SECURITIES AND EXCHANGE COMMISSION

WASHINGTON, D.C. 20549

 

FORM 8-K

 

CURRENT REPORT

Pursuant to Section 13 or 15(d)

of the Securities Exchange Act of 1934

 

Date of Report (Date of earliest event reported): February 03, 2022

 

PURE BIOSCIENCE, INC.

(Exact name of registrant as specified in its charter)

 

Delaware   001-14468   33-0530289

(State or other jurisdiction

of incorporation)

 

(Commission

File Number)

 

(IRS Employer

Identification No.)

 

9669 Hermosa Avenue

Rancho Cucamonga, California

  91730
(Address of principal executive offices)   (Zip Code)

 

Registrant’s telephone number, including area code: (619) 596-8600

 

Not applicable

(Former name or former address, if changed since last report)

 

Check the appropriate box below if the Form 8-K filing is intended to simultaneously satisfy the filing obligation of the registrant under any of the following provisions (see General Instruction A.2. below):

 

Written communications pursuant to Rule 425 under the Securities Act (17 CFR 230.425)
   
Soliciting material pursuant to Rule 14a-12 under the Exchange Act (17 CFR 240.14a-12)
   
Pre-commencement communications pursuant to Rule 14d-2(b) under the Exchange Act (17 CFR 240.14d-2(b))
   
Pre-commencement communications pursuant to Rule 13e-4(c) under the Exchange Act (17 CFR 240.13e-4(c))

 

Securities registered pursuant to Section 12(b) of the Act: None

 

Indicate by check mark whether the registrant is an emerging growth company as defined in Rule 405 of the Securities Act of 1933 (17 CFR §230.405) or Rule 12b-2 of the Securities Exchange Act of 1934 (17 CFR §240.12b-2). Emerging growth company 

 

If an emerging growth company, indicate by check mark if the registrant has elected not to use the extended transition period for complying with any new or revised financial accounting standards provided pursuant to Section 13(a) of the Exchange Act. ☐

 

 

 

 
 

 

Item 5.07. Submission of Matters to a Vote of Security Holders.

 

The Company held its Annual Meeting (the “Annual Meeting”) on February 03, 2022. Of the 87,072,963 shares of the Company’s common stock outstanding as of the record date, 53,613,132 shares, or 61.57%, were represented at the Annual Meeting either in person or by proxy.

__DATA EXTRACT__:

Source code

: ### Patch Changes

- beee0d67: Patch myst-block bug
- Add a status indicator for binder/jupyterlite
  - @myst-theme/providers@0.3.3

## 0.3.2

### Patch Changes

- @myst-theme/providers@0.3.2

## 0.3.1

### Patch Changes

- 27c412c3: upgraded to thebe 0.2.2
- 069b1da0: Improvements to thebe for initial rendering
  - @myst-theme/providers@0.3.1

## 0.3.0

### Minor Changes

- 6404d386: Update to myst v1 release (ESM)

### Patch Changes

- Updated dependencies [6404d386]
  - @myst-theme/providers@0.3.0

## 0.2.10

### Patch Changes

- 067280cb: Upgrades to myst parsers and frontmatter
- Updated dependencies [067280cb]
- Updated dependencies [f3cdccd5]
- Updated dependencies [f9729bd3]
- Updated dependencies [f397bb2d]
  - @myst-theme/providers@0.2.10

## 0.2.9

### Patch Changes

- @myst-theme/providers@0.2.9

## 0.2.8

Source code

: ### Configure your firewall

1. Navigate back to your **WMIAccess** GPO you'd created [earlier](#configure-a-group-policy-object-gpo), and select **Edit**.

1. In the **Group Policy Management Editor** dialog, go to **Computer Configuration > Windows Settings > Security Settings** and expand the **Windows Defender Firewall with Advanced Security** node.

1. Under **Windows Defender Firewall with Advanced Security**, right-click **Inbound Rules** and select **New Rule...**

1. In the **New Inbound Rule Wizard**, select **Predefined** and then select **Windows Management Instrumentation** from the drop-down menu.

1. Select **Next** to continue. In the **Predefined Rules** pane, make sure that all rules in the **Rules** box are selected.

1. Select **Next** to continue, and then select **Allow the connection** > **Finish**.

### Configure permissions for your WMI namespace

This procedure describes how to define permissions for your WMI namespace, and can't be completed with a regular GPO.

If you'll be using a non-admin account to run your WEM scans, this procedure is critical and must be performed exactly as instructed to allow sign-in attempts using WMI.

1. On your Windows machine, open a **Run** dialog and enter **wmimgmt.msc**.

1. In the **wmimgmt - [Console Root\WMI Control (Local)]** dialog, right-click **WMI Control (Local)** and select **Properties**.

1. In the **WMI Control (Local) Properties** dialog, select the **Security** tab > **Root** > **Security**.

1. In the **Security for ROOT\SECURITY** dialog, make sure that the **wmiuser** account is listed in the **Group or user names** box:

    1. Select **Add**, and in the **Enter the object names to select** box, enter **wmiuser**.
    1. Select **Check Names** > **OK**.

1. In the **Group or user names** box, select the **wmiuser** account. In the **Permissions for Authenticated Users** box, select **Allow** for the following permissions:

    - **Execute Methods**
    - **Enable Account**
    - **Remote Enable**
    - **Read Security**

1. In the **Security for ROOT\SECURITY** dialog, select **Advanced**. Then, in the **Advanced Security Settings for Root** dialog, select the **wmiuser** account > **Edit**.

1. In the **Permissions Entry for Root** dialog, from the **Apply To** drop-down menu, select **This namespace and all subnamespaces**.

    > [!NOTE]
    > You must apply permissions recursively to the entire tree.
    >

__TASK DESCRIPTION__:
In the Form 8-K, give the stretch from "Check the appropriate" through "(17 CFR 240.13e-4(c))" again, swapping "Soliciting material" for "Solicitation material".

__EXERCISE RESPONSE__:
Check the appropriate box below if the Form 8-K filing is intended to simultaneously satisfy the filing obligation of the registrant under any of the following provisions (see General Instruction A.2. below):

 

Written communications pursuant to Rule 425 under the Securities Act (17 CFR 230.425)
   
Solicitation material pursuant to Rule 14a-12 under the Exchange Act (17 CFR 240.14a-12)
   
Pre-commencement communications pursuant to Rule 14d-2(b) under the Exchange Act (17 CFR 240.14d-2(b))
   
Pre-commencement communications pursuant to Rule 13e-4(c) under the Exchange Act (17 CFR 240.13e-4(c))